Loop-sheet polymerization was
first suggested as an explanation for the noncovalent polymerization of
-antitrypsin at elevated temperatures (Schulze et
al., 1990). Later it was demonstrated that the formation of
loop-sheet polymers was a more general characteristic of serpins that
could be induced upon exposure to mild denaturating conditions,
especially at higher temperatures and concentrations (Evans, 1991). In
the majority of inhibitory serpins formation of loop-sheet polymers has
been observed only in vitro following induction by mild
denaturation (Evans, 1991). The exception to this are some naturally
occurring pathological variants of
-antitrypsin (Lomas et al., 1992, 1993a, 1993b), C1 inhibitor (Aulak et
al., 1993), and antithrombin (Bruce et al., 1994).
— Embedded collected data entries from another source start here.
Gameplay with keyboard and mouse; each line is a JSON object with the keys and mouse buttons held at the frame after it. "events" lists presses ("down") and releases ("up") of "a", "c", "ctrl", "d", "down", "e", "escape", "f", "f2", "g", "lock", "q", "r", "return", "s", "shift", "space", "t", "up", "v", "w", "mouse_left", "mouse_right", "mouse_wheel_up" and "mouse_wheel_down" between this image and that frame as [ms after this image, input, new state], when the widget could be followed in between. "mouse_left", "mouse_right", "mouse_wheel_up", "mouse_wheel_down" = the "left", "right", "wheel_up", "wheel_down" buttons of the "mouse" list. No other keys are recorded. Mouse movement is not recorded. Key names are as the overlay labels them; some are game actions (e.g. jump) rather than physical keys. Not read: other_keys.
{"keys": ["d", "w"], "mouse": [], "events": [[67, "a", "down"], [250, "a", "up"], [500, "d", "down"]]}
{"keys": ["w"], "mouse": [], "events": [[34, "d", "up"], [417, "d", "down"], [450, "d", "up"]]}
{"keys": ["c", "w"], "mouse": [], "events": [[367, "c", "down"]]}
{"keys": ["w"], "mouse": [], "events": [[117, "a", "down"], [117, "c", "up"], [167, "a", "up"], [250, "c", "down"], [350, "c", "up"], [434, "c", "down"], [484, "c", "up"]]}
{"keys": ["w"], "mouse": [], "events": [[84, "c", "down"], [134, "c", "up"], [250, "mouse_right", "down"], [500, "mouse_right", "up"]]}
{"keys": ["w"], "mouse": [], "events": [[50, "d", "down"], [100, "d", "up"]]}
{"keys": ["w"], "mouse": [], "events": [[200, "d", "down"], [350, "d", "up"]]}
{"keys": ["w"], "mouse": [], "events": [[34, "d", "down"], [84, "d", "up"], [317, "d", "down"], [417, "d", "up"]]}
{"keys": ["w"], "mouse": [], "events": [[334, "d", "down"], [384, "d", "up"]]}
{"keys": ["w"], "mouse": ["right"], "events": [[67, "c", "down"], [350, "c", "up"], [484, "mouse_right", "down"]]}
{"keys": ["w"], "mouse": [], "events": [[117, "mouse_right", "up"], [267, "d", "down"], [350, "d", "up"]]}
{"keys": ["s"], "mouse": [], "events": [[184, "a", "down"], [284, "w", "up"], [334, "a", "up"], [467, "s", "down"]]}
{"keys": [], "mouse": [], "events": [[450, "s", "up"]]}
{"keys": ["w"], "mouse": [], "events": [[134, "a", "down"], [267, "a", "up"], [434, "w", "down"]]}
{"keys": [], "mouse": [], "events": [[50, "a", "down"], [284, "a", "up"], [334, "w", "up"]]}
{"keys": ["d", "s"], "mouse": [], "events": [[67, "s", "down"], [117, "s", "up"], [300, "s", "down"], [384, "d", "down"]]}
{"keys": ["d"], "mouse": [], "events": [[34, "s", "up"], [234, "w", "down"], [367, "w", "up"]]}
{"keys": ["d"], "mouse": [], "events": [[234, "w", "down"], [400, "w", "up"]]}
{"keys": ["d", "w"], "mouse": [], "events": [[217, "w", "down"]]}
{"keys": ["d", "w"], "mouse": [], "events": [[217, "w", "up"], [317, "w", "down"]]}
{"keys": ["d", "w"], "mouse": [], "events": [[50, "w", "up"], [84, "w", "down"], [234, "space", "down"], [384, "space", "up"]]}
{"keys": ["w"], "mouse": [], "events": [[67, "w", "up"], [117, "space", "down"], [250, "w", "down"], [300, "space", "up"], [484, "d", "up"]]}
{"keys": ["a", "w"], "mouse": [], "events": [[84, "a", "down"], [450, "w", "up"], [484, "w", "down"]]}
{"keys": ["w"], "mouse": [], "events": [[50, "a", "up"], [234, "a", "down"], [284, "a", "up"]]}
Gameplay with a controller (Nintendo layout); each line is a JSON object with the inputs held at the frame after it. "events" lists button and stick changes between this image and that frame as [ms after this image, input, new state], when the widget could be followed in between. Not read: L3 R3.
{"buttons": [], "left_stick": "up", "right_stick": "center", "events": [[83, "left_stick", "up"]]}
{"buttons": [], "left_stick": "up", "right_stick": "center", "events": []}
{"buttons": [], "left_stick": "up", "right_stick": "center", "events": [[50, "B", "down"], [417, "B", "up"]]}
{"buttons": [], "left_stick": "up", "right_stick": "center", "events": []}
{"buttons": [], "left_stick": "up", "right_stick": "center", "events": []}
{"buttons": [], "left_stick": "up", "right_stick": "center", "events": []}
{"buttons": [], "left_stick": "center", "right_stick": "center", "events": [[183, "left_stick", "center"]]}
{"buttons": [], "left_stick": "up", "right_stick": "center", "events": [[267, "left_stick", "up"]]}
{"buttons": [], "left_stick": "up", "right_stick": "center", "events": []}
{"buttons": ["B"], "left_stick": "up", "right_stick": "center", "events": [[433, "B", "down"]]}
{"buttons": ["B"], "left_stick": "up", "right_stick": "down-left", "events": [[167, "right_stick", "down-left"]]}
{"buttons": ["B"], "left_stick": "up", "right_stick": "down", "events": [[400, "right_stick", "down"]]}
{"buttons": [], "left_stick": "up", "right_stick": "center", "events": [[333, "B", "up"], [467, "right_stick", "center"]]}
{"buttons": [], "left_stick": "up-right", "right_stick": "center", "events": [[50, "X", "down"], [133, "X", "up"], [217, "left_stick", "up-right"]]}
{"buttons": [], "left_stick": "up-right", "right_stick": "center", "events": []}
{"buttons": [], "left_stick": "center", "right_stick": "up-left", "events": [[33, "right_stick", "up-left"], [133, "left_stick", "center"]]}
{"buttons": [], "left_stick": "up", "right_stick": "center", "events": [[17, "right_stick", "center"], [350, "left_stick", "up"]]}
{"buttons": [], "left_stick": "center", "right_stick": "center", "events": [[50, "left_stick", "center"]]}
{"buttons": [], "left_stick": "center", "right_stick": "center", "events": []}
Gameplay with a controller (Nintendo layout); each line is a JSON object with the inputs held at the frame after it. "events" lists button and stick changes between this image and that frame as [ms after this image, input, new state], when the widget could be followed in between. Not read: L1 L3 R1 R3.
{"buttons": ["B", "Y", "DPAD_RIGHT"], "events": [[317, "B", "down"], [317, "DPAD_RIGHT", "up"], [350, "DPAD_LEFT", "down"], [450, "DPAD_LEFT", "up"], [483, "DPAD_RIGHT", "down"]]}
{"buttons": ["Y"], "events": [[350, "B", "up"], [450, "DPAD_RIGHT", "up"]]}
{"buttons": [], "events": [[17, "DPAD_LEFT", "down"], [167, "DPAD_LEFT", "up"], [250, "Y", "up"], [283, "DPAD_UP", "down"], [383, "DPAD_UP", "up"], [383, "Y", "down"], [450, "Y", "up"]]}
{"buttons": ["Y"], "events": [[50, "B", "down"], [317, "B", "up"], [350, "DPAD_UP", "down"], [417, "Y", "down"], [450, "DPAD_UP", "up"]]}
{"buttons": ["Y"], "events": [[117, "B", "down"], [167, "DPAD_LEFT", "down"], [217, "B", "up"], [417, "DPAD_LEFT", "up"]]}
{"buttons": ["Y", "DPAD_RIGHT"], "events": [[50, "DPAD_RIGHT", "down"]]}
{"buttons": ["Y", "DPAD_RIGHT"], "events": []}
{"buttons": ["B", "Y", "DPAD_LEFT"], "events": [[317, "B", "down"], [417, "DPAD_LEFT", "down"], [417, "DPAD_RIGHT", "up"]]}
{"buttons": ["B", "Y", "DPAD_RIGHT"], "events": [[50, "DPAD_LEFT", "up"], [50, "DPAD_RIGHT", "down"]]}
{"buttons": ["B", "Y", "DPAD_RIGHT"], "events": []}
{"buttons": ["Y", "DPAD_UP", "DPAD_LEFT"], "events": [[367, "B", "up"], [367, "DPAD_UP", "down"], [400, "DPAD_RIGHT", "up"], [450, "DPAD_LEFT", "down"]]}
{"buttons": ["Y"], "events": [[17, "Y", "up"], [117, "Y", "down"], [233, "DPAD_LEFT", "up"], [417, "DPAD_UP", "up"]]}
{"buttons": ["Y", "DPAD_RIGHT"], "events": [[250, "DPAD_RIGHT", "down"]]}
To our knowledge, PAI-2 is the only ``normal'' serpin so far described that spontaneously forms polymers in vitro as well as intracellularly under physiological conditions. It is interesting to note that the wild-type form of PAI-2 seems to be much more prone to form polymers than the pathologic Z form of antitrypsin, and all attempts to induce the locked latent like conformation resulted in polymerization (Mikus et al., 1993).
Loop-sheet polymerization may partly explain previous rather puzzling observations of variations in PAI-2 secretion among different cell lines. The reduced growth rate and instable expression in eucaryotic cell lines expressing higher levels of PAI-2 (Mikus et al., 1993) are likely to be due to intracellular polymerization.
The reasons why PAI-2 exists in both intra- and extracellular forms are not known, and no physiological role for any of these forms has so far been firmly established. PAI-2 may play a role to secure hemostasis during pregnancy (Åstedt et al., 1987), and PAI-2 stored in the cytosol of monocytes/macrophages may represent a reservoir of inhibitory activity that can be released by cell suffering (Belin et al., 1989). Since PAI-2 readily forms polymers it is possible that cells that store PAI-2 intracellularly have mechanisms that can dissociate the polymers to regain active inhibitor molecules.
In this study we have shown that PAI-2 forms intracellular polymers under physiological conditions by the loop-sheet polymerization mechanism. Some naturally occurring mutants of other serpins have also been shown to polymerize by the same mechanism, leading to pathological conditions (Lomas et al., 1992, 1993a, 1993b; Bruce et al., 1994). However, in contrast to these serpins it is the normal form of PAI-2 that polymerizes. To our knowledge there is so far no pathological condition that involves a PAI-2 deficiency or that involves polymerization of PAI-2. Further investigation will be necessary to determine whether the tendency to polymerize has significance for the physiological function of PAI-2 in hemostasis and inflammation or is just a fortuitous consequence of its structural organization.